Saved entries
+++

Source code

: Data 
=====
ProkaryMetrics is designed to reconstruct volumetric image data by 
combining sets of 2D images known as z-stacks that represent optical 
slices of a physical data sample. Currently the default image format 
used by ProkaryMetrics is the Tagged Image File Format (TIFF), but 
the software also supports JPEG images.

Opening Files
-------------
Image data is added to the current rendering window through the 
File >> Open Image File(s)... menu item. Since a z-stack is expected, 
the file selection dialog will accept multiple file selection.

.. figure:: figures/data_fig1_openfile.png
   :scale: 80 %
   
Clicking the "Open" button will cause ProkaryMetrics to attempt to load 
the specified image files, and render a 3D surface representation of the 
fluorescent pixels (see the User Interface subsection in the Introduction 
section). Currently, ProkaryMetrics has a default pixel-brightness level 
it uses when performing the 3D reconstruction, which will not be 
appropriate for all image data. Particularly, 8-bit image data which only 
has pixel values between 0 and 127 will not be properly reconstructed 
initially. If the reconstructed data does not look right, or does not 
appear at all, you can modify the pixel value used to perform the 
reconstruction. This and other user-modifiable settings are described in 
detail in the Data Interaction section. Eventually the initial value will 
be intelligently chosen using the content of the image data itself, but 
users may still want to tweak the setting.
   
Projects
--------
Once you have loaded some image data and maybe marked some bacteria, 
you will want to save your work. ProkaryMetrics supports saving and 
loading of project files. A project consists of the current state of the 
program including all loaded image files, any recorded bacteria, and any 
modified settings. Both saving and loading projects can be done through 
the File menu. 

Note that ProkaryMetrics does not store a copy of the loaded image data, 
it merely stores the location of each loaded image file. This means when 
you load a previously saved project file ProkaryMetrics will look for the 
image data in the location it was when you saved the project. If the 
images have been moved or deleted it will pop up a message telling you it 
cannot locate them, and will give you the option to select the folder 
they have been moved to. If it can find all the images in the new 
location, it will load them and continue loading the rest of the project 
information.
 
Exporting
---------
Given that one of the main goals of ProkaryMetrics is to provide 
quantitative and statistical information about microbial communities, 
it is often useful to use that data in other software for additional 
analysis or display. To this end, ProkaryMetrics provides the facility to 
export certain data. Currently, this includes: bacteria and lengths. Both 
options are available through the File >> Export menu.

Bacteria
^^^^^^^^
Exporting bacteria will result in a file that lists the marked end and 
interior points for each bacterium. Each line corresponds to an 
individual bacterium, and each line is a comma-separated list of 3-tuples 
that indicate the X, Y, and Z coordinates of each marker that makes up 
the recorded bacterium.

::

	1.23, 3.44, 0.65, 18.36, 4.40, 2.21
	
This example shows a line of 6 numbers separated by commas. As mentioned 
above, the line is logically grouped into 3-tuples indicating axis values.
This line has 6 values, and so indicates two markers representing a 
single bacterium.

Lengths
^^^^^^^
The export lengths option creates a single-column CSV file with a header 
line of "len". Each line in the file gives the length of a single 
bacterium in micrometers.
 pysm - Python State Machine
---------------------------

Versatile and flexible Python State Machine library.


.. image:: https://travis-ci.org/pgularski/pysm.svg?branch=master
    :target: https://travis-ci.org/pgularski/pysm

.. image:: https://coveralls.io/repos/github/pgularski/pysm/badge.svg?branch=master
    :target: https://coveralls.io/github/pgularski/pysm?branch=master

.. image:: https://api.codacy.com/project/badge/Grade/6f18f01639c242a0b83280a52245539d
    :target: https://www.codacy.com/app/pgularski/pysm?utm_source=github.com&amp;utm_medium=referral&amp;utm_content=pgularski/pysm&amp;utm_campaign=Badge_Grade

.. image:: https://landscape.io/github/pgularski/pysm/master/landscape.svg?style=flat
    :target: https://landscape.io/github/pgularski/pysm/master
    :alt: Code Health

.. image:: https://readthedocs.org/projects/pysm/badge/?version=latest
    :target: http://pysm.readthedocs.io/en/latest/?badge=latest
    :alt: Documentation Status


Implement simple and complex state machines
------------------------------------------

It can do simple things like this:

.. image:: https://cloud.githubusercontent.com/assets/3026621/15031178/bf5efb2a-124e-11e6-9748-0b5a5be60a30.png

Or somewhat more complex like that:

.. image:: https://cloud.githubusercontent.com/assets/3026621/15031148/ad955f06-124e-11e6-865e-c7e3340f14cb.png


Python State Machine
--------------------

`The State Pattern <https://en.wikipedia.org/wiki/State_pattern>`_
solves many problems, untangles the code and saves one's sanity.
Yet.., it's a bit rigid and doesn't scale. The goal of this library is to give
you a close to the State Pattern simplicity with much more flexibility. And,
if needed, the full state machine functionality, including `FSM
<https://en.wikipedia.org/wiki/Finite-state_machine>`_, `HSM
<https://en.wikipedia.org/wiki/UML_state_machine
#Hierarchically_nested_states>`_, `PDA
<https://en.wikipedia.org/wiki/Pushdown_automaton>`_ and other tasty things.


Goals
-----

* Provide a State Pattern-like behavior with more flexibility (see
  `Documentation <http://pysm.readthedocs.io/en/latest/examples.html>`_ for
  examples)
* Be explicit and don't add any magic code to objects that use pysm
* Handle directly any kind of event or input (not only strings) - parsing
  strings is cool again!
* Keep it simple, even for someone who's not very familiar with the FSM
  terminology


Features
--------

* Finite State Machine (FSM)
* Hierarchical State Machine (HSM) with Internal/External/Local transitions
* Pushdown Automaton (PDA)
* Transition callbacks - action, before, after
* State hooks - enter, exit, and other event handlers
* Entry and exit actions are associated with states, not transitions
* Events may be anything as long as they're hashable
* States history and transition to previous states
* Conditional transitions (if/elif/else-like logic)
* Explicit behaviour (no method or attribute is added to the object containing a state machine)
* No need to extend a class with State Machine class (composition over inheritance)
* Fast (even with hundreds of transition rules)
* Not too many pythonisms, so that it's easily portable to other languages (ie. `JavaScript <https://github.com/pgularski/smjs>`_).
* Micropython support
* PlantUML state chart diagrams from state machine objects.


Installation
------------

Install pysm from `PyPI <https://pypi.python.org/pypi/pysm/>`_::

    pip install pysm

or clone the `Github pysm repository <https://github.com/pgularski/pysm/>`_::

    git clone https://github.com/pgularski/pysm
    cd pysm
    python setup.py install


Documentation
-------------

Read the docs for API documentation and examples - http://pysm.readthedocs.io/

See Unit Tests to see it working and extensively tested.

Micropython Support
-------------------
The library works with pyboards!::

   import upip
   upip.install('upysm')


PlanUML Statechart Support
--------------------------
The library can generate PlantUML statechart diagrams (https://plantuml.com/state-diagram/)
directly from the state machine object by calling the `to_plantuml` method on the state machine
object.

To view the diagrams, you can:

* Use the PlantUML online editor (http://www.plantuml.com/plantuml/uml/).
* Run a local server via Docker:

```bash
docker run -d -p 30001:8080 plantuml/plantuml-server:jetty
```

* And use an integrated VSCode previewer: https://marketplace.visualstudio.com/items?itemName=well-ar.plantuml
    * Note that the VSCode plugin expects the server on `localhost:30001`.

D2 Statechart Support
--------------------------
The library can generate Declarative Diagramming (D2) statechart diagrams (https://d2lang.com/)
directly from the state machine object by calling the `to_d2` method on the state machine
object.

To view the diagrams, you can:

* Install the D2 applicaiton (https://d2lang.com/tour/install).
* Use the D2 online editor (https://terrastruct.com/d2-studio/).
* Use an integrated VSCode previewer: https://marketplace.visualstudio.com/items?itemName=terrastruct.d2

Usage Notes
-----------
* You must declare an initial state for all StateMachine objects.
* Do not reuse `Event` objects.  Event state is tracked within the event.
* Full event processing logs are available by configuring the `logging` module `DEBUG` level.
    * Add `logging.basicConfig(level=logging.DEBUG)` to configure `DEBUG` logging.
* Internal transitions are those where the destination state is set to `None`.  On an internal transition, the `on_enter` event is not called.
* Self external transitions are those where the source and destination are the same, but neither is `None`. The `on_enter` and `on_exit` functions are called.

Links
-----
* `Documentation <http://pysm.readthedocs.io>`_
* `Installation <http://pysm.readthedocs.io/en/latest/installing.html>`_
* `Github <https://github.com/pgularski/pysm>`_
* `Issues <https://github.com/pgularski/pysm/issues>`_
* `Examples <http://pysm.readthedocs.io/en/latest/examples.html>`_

+++

Your goal
Could you return exactly the stretch of the data above that starts at the line with "PlanUML Statechart Support" and ends at the line with "online editor (https://terrastruct.com/d2-studio/).", both lines included?

Exercise solution
PlanUML Statechart Support
--------------------------
The library can generate PlantUML statechart diagrams (https://plantuml.com/state-diagram/)
directly from the state machine object by calling the `to_plantuml` method on the state machine
object.

To view the diagrams, you can:

* Use the PlantUML online editor (http://www.plantuml.com/plantuml/uml/).
* Run a local server via Docker:

```bash
docker run -d -p 30001:8080 plantuml/plantuml-server:jetty
```

* And use an integrated VSCode previewer: https://marketplace.visualstudio.com/items?itemName=well-ar.plantuml
    * Note that the VSCode plugin expects the server on `localhost:30001`.

D2 Statechart Support
--------------------------
The library can generate Declarative Diagramming (D2) statechart diagrams (https://d2lang.com/)
directly from the state machine object by calling the `to_d2` method on the state machine
object.

To view the diagrams, you can:

* Install the D2 applicaiton (https://d2lang.com/tour/install).
* Use the D2 online editor (https://terrastruct.com/d2-studio/).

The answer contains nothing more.